▸ QUELLENAUSZUG:
▽
Im weiteren Fortgang des Verfahrens nahm der Verteidiger mit Schriftsatz vom 23. Januar 2014 erneut Stellung, die Staatsanwaltschaft erwiderte hierauf unter dem 13. Februar 2014 und der Verteidiger erklärte sich unter dem 25. März 2014 noch einmal zur Stellungnahme der Staatsanwaltschaft.
Am 28. Mai 2014 beschloss die Strafvollstreckungskammer sodann die Aussetzung der Vollstreckung der restlichen Freiheitsstrafe zur Bewährung abzulehnen. Der Beschluss ist von dem Vorsitzenden Richter am Landgericht A und der Richterin am Landgericht C unterzeichnet, nicht jedoch von dem Richter am Landgericht B. Der Vorsitzende vermerkte insoweit, dass dieser urlaubsbedingt ortsabwesend und an der Unterschrift gehindert sei. Auf entsprechende Nachfrage des Senats hat der Strafvollstreckungskammervorsitzende mitgeteilt, dass er die zu treffende Entscheidung zwar vorab auch mit Richter am Landgericht B erörtert gehabt habe, dass diesem dabei jedoch der Beschluss, wie er dann am 28. Mai 2014 gefasst worden sei, nicht vorgelegen habe.
△
▸ ERFASSTE DATEN:
▽
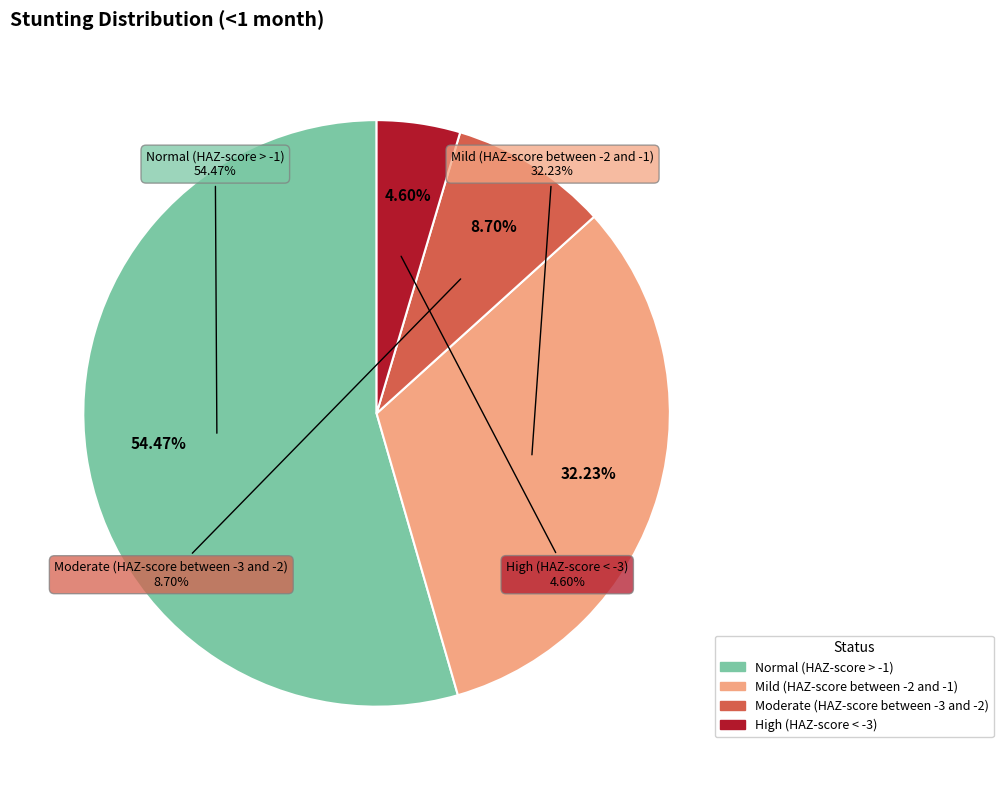

Rank the categories by value from highest to lowest.

Normal (HAZ-score > -1), Mild (HAZ-score between -2 and -1), Moderate (HAZ-score between -3 and -2), High (HAZ-score < -3)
△
▸ TEILAUFGABEN:
(1) Erklären Sie anhand des Quellenauszugs in ein bis drei Sätzen, weshalb der Beschluss vom 28. Mai 2014 die Unterschrift des Richters am Landgericht B nicht trägt.
(2) Schreiben Sie den Quellenauszug im Anschluss an seinen letzten Satz weiter.

▸ ERWARTETE ERGEBNISSE:
(1) Der Richter am Landgericht B war urlaubsbedingt ortsabwesend und dadurch an der Unterschrift gehindert. Dies hat der Vorsitzende auf dem Beschluss vermerkt.

(2)
Gegen den Beschluss hat der Verurteilte sofortige Beschwerde erhoben.
II.
Das Rechtsmittel ist statthaft (§ 454 Abs. 3 Satz 1 StPO) und rechtzeitig (§ 311 Abs. 2 StPO). Es hat auch in der Sache (vorläufigen) Erfolg und führt zur Aufhebung des Beschlusses sowie zur Zurückverweisung der Sache, weil die Strafvollstreckungskammer die Entscheidung nicht in gesetzmäßiger Besetzung getroffen hat (Art. 101 Abs. 1 Satz 2 GG).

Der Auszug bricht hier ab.